Popularisation of electric vehicles
While some cruder versions of electric-powered carriages had emerged in earlier years, it wasn't until around the 1890s that electric cars began to see more regular use and a rise in popularity amongst everyday people. It was at this time that electric cars started to be used more amongst taxi ranks and some people even bought the vehicles for themselves. For a time, electric vehicles were already competing with gas or steam-powered options and rivalling even the popular Ford Model T. Only a decade later, at the beginning of the 1900s, electric vehicles had become so popular that they accounted for around a third of vehicles on the road.
First hybrid electric car
The first hybrid car was created by Ferdinand Porsche, the founder of the sports car Porsche. This vehicle was called the Lohner-Porsche Mixte and ran on electricity which was stored in the battery as well as a gasoline engine.
Mass produced hybrid cars
There was a lull in the desire for electric vehicles due to an abundance of fuel. It wasn't until gas prices started to see an increase again in the 1970s that interest in alternative power supplies started up again. Even then, it wasn't until 1997 that the first mass-produced hybrid car was released, the Toyota Prius. The hybrid saw great success and, being bought by many celebrities and stars across the world, saw a huge rise in interest in electric vehicles.

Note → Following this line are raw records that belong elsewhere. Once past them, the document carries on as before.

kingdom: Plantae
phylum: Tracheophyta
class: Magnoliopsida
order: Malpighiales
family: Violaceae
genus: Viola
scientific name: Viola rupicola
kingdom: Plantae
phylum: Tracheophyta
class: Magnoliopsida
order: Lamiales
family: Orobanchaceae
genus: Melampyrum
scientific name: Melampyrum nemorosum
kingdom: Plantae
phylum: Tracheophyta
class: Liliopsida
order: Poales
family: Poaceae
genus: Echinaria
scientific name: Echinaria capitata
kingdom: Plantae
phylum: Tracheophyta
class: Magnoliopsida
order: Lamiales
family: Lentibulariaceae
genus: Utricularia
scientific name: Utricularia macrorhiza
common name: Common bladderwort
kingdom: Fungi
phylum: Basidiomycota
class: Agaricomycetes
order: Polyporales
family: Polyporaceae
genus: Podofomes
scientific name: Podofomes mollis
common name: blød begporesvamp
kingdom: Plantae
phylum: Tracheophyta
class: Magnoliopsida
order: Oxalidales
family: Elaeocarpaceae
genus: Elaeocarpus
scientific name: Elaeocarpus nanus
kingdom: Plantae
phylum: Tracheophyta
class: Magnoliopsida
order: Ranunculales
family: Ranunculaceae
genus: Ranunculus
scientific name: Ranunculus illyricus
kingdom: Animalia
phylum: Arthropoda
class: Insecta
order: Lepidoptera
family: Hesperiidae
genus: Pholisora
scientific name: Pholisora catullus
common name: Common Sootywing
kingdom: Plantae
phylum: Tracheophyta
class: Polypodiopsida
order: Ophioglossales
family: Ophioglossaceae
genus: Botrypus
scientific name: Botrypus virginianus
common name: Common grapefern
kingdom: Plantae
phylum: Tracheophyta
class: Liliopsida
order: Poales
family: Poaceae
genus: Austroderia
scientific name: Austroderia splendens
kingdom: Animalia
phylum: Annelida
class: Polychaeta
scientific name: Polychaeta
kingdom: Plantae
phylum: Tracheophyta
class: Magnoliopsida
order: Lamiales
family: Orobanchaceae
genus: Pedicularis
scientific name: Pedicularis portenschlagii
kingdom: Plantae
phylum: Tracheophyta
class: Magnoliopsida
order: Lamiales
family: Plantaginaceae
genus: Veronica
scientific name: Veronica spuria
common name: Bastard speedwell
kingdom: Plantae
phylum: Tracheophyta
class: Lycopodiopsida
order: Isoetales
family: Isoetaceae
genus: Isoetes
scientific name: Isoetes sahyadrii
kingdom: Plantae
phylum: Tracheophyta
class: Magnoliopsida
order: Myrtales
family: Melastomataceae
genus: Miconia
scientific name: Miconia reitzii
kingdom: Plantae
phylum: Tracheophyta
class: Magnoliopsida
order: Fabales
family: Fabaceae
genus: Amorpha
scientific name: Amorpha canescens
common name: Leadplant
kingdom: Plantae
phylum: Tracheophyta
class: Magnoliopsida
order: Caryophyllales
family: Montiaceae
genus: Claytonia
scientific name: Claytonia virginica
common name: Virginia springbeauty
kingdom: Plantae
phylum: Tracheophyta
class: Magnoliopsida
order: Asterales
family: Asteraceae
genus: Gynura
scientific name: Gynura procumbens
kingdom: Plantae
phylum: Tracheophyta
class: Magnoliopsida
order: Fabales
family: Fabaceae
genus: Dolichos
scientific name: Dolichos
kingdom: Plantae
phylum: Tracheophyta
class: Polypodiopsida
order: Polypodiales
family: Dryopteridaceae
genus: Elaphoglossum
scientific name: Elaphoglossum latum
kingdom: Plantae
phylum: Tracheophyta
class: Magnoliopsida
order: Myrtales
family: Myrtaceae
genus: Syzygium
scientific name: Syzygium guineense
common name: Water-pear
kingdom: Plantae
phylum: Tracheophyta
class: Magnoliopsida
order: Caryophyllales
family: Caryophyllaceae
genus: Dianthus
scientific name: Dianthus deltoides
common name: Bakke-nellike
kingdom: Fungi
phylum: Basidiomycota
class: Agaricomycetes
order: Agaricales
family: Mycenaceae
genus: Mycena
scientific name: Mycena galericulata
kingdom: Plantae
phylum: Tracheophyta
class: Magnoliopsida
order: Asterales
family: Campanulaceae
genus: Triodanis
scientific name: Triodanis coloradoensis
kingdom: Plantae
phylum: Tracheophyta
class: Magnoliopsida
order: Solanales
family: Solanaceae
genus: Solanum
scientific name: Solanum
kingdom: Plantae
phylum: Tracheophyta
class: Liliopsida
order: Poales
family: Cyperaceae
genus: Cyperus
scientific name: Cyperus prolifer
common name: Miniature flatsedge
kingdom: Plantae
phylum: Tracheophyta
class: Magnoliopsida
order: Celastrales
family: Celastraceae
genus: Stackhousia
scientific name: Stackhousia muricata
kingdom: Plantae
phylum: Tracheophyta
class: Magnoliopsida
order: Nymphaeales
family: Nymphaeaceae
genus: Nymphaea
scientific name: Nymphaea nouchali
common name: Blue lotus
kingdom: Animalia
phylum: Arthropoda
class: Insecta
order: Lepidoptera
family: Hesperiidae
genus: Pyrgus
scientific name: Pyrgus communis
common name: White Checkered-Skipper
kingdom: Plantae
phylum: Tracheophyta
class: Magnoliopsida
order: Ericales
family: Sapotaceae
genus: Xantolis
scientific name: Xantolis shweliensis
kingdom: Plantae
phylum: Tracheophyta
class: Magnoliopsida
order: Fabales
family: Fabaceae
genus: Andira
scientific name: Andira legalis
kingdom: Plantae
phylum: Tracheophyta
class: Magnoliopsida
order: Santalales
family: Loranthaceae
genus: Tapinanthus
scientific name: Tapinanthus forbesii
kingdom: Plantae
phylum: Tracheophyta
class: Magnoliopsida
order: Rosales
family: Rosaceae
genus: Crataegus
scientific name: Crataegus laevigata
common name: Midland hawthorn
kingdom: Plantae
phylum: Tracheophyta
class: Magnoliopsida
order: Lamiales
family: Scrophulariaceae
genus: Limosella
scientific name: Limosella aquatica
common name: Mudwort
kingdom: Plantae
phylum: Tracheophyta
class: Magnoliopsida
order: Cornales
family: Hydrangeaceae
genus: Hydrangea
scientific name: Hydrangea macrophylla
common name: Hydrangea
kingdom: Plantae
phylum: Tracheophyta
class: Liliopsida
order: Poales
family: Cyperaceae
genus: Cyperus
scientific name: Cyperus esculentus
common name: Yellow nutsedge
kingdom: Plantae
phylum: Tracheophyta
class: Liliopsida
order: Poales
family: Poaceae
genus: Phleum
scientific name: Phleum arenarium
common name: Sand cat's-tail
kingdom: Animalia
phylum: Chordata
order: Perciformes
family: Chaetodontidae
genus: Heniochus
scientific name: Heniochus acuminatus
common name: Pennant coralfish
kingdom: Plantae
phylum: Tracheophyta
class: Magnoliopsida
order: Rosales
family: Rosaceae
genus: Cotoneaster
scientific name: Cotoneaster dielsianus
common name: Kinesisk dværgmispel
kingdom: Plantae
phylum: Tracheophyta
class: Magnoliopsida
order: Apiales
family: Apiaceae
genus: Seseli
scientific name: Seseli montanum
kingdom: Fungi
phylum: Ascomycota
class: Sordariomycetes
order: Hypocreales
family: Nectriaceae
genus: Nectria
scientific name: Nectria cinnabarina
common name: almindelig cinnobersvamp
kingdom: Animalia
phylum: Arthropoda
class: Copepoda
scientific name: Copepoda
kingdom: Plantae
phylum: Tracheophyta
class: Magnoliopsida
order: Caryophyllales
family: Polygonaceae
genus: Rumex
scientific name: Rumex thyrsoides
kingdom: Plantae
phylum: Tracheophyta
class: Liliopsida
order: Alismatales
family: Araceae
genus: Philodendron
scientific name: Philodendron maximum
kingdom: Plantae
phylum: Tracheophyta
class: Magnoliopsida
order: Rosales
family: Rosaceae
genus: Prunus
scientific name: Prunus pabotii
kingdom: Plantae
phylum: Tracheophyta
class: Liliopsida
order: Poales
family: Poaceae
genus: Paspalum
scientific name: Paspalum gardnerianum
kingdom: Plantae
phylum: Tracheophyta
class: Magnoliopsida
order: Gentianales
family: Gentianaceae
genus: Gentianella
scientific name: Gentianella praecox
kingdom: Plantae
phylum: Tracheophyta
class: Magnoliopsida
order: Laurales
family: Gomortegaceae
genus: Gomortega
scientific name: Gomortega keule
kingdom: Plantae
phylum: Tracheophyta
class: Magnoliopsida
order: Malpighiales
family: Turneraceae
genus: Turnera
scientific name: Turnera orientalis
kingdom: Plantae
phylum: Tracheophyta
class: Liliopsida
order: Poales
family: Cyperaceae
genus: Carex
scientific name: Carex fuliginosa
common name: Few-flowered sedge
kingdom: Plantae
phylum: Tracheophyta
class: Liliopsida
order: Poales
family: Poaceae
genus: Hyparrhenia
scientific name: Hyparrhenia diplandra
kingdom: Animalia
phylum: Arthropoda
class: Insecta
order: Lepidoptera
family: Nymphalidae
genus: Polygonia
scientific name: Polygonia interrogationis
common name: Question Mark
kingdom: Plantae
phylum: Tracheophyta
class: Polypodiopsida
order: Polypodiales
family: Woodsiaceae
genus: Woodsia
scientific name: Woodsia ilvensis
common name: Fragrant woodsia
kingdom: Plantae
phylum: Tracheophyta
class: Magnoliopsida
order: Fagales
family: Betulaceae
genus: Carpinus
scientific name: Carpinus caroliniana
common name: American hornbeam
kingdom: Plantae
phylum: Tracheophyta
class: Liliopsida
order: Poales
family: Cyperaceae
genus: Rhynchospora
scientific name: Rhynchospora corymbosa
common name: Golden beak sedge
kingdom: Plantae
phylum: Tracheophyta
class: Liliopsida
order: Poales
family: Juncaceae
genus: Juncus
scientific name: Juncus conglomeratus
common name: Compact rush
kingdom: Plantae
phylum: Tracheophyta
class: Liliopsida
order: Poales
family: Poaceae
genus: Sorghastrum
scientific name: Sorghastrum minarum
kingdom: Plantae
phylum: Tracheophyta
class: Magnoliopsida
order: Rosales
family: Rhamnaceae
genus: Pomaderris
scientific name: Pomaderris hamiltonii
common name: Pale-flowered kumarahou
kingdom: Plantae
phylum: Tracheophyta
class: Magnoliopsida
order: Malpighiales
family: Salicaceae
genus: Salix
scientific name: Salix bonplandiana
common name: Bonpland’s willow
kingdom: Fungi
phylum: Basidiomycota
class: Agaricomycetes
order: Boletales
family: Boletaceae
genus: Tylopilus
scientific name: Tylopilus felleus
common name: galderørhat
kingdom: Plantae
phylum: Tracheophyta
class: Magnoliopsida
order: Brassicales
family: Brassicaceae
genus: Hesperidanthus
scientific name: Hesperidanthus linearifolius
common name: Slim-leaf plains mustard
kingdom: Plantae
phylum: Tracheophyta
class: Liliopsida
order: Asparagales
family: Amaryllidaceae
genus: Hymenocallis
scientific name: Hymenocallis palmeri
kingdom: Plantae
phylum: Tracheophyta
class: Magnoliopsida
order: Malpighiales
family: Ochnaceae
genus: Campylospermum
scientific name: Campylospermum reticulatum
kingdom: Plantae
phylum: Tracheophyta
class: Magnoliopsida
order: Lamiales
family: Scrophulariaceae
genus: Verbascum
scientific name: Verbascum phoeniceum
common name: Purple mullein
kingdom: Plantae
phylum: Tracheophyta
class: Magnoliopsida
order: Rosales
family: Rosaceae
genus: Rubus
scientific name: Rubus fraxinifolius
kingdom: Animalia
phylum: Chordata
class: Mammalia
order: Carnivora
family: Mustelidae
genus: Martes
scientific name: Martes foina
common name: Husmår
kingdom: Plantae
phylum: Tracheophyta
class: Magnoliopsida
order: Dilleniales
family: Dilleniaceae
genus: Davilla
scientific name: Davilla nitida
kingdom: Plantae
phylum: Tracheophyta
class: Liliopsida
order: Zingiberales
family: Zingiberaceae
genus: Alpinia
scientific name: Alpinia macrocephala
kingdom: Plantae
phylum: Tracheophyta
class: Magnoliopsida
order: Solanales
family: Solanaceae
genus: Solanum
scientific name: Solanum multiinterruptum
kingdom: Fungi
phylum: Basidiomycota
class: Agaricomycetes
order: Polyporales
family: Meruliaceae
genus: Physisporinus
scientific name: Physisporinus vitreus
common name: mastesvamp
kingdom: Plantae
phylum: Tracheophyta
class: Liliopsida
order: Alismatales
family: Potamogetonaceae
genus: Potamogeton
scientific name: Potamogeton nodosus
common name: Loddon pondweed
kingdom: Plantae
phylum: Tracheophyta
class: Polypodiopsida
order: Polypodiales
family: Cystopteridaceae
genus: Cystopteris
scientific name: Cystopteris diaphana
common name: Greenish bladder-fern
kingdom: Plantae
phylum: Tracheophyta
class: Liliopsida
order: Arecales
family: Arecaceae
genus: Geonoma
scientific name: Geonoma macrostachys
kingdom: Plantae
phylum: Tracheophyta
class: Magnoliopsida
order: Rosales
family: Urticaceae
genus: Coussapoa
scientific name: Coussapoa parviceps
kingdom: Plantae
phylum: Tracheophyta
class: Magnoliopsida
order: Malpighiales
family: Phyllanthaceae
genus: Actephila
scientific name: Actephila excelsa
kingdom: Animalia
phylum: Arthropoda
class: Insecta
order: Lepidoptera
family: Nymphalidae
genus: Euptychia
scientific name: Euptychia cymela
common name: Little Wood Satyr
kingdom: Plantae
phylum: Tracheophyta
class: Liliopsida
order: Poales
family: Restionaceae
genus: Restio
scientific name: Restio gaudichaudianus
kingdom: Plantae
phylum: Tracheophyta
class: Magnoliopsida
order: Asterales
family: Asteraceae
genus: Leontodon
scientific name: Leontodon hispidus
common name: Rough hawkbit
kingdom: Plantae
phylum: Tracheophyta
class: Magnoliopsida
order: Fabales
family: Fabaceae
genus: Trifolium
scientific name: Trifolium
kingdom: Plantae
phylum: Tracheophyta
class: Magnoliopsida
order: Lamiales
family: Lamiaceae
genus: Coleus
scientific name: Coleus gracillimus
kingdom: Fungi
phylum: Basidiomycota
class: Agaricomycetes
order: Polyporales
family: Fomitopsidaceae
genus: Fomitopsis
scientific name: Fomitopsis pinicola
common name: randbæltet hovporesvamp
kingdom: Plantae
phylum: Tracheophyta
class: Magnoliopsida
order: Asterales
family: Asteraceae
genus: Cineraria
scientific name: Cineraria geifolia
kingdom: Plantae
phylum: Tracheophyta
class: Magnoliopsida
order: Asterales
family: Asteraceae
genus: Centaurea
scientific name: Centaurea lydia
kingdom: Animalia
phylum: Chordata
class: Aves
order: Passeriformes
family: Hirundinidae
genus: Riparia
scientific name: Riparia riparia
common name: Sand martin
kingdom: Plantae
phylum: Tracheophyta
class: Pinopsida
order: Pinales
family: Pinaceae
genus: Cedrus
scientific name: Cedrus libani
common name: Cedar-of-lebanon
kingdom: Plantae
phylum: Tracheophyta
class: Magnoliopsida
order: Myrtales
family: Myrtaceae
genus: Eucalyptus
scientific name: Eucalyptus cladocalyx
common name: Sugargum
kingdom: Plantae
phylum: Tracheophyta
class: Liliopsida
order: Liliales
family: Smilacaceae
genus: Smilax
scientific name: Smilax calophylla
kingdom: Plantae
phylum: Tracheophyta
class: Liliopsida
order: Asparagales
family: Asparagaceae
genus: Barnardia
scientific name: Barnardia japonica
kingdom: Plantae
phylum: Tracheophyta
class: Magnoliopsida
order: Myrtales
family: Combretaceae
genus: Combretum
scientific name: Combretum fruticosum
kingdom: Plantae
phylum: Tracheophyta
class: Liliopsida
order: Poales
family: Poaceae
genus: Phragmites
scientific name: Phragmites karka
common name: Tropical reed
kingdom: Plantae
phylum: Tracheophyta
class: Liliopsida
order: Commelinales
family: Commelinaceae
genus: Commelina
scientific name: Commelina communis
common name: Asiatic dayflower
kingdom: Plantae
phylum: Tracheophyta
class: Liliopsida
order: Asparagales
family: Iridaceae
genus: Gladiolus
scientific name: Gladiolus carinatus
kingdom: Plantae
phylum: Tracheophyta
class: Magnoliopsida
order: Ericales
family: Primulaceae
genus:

Commercially available vehicles
In 2010, the Chevy Volt was the first plug-in hybrid to be released commercially. GM produced the car and it marks the creation of the first electric or hybrid vehicles to be broadly available to the public. This is followed by Nissan's all-electric LEAF in December 2010 and soon a whole host of other electric and hybrid-powered vehicles. With an ever-growing range now available to the general public, the cost of electric vehicles is following, resulting in more and more interest. Now, as people are trying to move away from oil and fuels which are bad for the environment, it looks as if electric vehicles are here to stay, all thanks to the inventions of the earliest inventors in the 1830s and beyond.